Pourtant Blood ne devient jamais une figure messianique. Le sens de cette métaphore m’a échappé. L’apprentissage de Blood au monastère s’achève sur le meurtre de son mentor et de la personne qui l’a accueilli à son arrivée. Il est facile de percevoir dans ces images le meurtre du père, une notion psychanalytique de base. Pour entrer dans l’âge adulte, Blood doit détruire l’image de toute puissance de ses parents, afin de construire sa propre vie, avec ses propres valeurs.
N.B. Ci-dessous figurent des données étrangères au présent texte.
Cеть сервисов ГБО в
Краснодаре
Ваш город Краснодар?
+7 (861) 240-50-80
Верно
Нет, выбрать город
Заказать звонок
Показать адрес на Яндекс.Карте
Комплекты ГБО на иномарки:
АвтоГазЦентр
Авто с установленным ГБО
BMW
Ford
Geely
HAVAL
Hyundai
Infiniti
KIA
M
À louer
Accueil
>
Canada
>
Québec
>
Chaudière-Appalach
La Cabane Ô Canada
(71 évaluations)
Dans le passage suivant, Blood arrive dans une vallée peuplée de personnes souffrantes, une vallée de larmes. Il rencontre cet individu accomplissant les fonctions de gourou pour cette communauté. Cet homme porte un rond sur le front et au cours de la séquence, il se trouve une image de crâne avec un rond sur le front. Ça se complique. En fait il n’y a pas d’explication du symbole, il n’y a pas d’indication sur son sens.
Il faut attendre les chapitres suivants pour voir le motif du crâne réapparaître dans d’autres circonstances, et rester attentif au déroulement du récit pour percevoir le motif de cycle, et donc de cercle. Le titre du premier chapitre apporte un indice : « Uroborous ». Il s’agit d’une variante orthographique de l’Ouroboros, l’image du serpent qui se mord la queue. John-Marc DeMatteis et Kent Williams racontent une histoire un peu hermétique qui repose sur des symboles à l’interprétation délicate. Ce n’est qu’au gré d’autres lectures que j’ai pu faire le rapprochement avec la notion de symbole développée par Carl Gustav Jung.
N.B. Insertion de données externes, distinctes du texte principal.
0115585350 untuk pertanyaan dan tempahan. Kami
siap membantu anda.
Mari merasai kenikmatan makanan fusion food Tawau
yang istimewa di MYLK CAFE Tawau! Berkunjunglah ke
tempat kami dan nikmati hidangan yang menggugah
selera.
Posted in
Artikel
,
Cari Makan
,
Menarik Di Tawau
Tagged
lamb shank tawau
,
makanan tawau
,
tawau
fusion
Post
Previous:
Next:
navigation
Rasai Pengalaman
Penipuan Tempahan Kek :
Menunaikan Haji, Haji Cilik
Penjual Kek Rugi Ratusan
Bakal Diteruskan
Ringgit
Les symboles utilisés par les auteurs ont effectivement la fonction de matérialiser des sensations ou des concepts indicibles ; ils leur permettent d’évoquer des expériences spirituelles ineffables. L’objet de Blood est de parler d’expérience mystique, de faire appel à des archétypes de l’inconscient collectif. De ce point de vue, il devient évident que la pensée de DeMatteis a été façonnée par les théories de Jung.
D’ailleurs, les autres ouvrages personnels de DeMatteis montrent également qu’il est fortement influencé par la pensée orientale et hindoue où il est possible également de reconnaître des archétypes psychologiques.
DeMatteis et Williams proposent au lecteur un voyage plus spirituel que mystique dans l’inconscient collectif. Il s’agit d’une expérience spirituelle honnête qui n’impose pas la vision des auteurs, mais qui la présente.
À l’instar du personnage principal qui est en quête de sens dans la vie, le lecteur se met en quête de sens dans les symboles charriés par le récit. Cette bande dessinée ne présentera d’intérêt pour le lecteur qu’à la condition que ce dernier soit sensible à ces questionnements.
Un commentaire & une analyse très intéressants, je vais voir si je le trouve quelque part.
Merci.
De ce qu’en dit Bruce, et pour avoir regardé sur amazon, le succès d’estime de cette VF et de la réédition VO de 2005 permet d’en trouver sans trop de difficultés. Ce n’est pas le cas pour Moonshadow.